Exercise: Convert the entries into a two-column CSV with the headers field and value, starting with the line that contains "scientific name: Robinsonia gayana" and going on through the line that contains "scientific name: Leotia lubrica". Give one row per entry, with each part in its own quoted field and any line breaks replaced by spaces.

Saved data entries
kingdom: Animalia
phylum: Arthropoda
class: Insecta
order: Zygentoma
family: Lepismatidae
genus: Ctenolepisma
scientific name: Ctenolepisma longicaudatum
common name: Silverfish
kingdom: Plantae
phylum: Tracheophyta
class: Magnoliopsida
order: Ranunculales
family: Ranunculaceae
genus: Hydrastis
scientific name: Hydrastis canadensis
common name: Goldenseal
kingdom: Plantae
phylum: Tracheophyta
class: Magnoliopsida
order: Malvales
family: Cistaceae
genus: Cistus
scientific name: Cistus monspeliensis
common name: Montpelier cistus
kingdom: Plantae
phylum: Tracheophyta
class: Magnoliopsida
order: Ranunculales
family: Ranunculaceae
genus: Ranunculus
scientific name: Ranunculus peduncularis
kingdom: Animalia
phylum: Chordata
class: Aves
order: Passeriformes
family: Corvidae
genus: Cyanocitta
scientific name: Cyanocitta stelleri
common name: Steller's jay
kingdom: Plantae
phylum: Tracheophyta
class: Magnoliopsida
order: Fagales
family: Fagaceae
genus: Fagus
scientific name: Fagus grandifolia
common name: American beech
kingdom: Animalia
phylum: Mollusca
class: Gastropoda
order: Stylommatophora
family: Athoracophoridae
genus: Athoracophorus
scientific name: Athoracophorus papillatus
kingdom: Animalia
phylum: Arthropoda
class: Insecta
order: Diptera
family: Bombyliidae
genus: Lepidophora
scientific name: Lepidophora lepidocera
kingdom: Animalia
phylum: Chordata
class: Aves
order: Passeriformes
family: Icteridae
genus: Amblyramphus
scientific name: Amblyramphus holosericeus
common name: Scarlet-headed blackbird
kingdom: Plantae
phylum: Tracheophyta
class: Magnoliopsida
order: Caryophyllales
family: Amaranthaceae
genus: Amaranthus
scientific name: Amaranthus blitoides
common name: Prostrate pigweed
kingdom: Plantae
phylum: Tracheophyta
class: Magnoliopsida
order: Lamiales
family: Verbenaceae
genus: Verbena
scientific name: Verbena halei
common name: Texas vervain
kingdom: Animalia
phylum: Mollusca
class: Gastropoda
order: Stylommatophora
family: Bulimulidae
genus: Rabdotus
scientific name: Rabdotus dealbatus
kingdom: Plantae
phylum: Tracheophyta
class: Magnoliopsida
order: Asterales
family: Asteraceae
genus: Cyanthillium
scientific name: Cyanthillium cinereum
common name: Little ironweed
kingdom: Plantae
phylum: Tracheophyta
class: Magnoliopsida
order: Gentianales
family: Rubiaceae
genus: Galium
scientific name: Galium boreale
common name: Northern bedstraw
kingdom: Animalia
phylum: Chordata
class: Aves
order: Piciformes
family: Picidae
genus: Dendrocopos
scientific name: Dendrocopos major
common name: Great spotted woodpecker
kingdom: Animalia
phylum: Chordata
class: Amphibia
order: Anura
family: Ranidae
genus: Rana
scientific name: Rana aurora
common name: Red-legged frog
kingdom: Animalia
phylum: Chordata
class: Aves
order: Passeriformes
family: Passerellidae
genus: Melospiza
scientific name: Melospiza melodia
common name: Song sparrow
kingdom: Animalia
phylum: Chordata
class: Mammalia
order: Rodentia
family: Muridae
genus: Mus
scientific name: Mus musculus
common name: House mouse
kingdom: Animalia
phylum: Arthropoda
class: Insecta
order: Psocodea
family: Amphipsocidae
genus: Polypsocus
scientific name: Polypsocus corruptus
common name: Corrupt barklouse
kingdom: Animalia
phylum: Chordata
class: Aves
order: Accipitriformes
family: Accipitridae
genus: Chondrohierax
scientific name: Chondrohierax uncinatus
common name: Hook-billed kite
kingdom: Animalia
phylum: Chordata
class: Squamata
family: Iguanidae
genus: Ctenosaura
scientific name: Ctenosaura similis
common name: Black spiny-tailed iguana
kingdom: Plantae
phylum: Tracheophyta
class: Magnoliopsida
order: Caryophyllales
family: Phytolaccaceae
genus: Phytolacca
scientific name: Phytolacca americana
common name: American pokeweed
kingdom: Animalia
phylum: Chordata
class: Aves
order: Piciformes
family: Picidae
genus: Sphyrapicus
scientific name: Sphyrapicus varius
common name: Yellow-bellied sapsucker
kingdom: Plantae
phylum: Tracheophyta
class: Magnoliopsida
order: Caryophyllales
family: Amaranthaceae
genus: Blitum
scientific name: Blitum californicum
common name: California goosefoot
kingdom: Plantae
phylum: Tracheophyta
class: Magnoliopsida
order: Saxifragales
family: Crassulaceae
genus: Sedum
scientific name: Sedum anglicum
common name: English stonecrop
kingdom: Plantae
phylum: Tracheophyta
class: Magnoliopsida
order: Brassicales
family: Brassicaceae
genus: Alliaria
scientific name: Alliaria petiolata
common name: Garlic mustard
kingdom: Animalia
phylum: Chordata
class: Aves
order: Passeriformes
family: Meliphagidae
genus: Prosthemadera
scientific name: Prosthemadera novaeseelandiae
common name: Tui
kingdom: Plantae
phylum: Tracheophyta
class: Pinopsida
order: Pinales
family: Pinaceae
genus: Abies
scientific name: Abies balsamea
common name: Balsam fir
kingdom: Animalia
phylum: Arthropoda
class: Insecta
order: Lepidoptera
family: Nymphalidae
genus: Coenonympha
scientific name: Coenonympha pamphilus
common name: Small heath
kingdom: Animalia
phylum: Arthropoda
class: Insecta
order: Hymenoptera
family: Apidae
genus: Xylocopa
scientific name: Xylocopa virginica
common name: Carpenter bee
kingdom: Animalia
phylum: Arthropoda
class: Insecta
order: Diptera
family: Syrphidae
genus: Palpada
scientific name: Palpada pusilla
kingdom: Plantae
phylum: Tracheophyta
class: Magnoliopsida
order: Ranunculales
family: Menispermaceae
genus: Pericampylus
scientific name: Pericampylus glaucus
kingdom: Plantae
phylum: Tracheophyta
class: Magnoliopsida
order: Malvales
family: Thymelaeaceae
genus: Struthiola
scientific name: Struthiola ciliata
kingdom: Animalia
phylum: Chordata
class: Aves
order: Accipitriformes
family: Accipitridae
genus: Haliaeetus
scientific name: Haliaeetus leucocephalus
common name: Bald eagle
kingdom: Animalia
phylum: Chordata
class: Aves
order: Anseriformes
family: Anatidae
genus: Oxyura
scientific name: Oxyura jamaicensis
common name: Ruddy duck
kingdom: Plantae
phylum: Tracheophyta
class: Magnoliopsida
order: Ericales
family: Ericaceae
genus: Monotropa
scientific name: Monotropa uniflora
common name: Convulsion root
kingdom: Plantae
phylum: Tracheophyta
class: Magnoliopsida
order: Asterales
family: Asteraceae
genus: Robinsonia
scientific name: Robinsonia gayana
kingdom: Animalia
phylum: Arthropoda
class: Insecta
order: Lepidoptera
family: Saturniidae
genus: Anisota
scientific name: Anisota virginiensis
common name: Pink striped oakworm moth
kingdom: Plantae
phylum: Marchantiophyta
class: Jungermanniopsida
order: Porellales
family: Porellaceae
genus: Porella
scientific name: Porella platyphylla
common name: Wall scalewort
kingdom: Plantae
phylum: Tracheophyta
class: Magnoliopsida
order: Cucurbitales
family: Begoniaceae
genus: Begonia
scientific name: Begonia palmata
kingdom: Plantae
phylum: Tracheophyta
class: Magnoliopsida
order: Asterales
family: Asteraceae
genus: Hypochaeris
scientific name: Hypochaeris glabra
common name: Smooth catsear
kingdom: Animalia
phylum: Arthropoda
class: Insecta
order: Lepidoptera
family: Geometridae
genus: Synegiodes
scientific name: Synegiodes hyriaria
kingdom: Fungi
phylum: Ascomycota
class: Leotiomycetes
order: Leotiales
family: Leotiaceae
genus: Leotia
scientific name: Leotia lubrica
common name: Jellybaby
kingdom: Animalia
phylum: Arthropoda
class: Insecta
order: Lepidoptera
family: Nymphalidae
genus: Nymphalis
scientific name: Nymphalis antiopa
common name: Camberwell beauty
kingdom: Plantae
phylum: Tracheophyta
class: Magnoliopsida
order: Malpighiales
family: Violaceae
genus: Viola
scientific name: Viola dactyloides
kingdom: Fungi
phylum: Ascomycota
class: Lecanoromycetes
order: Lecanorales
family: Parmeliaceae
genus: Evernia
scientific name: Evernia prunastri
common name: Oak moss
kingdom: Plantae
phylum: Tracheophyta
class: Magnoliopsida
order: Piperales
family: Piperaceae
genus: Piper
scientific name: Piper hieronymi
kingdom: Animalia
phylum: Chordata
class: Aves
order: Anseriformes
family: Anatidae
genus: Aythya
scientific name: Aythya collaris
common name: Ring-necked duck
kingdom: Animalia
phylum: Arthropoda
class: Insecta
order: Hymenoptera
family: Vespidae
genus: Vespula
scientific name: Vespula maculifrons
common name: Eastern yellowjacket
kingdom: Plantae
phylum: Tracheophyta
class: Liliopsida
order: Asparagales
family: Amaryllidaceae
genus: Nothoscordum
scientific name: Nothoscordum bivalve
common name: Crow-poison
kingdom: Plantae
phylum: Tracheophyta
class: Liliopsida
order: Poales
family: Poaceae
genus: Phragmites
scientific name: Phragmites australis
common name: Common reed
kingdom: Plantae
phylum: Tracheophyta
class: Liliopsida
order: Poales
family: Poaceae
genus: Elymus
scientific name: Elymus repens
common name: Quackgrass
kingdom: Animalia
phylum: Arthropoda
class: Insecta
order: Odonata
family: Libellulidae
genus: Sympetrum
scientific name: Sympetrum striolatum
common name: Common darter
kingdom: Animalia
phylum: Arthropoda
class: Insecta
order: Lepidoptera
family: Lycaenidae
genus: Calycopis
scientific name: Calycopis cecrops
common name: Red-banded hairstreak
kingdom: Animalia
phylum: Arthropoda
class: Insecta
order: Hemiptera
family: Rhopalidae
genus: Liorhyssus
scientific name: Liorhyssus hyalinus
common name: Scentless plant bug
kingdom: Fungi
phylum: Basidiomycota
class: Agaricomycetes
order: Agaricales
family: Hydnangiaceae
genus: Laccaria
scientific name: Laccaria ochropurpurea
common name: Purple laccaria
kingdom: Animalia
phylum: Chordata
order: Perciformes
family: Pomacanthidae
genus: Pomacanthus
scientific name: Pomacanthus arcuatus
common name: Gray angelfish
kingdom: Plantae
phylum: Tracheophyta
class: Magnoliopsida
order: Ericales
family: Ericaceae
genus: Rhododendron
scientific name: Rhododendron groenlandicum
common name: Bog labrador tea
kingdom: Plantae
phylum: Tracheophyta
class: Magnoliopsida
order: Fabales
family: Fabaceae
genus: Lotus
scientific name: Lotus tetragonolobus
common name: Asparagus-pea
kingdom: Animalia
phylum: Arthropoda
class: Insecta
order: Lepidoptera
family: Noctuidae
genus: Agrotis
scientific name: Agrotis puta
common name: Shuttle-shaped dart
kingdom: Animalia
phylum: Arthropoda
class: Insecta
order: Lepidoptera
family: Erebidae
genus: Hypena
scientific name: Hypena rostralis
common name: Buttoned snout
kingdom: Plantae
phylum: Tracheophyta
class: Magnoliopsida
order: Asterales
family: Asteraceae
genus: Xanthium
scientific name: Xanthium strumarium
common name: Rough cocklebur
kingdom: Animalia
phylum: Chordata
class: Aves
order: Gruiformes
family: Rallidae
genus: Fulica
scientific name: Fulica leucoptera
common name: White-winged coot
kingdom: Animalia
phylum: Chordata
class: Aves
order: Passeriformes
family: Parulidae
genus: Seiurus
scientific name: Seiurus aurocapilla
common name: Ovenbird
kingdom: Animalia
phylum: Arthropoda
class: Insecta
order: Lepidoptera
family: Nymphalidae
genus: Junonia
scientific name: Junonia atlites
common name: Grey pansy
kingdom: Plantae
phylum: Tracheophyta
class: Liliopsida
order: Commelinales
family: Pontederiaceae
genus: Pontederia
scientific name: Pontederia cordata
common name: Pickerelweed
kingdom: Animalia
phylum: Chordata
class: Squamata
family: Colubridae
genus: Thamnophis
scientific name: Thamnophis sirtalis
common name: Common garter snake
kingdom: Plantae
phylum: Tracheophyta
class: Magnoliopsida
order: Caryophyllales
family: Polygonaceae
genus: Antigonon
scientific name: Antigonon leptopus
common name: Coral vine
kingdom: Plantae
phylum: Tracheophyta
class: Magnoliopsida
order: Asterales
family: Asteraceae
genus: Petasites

Answer to the exercise:
field,value
"scientific name:","Robinsonia gayana"
"kingdom:","Animalia"
"phylum:","Arthropoda"
"class:","Insecta"
"order:","Lepidoptera"
"family:","Saturniidae"
"genus:","Anisota"
"scientific name:","Anisota virginiensis"
"common name:","Pink striped oakworm moth"
"kingdom:","Plantae"
"phylum:","Marchantiophyta"
"class:","Jungermanniopsida"
"order:","Porellales"
"family:","Porellaceae"
"genus:","Porella"
"scientific name:","Porella platyphylla"
"common name:","Wall scalewort"
"kingdom:","Plantae"
"phylum:","Tracheophyta"
"class:","Magnoliopsida"
"order:","Cucurbitales"
"family:","Begoniaceae"
"genus:","Begonia"
"scientific name:","Begonia palmata"
"kingdom:","Plantae"
"phylum:","Tracheophyta"
"class:","Magnoliopsida"
"order:","Asterales"
"family:","Asteraceae"
"genus:","Hypochaeris"
"scientific name:","Hypochaeris glabra"
"common name:","Smooth catsear"
"kingdom:","Animalia"
"phylum:","Arthropoda"
"class:","Insecta"
"order:","Lepidoptera"
"family:","Geometridae"
"genus:","Synegiodes"
"scientific name:","Synegiodes hyriaria"
"kingdom:","Fungi"
"phylum:","Ascomycota"
"class:","Leotiomycetes"
"order:","Leotiales"
"family:","Leotiaceae"
"genus:","Leotia"
"scientific name:","Leotia lubrica"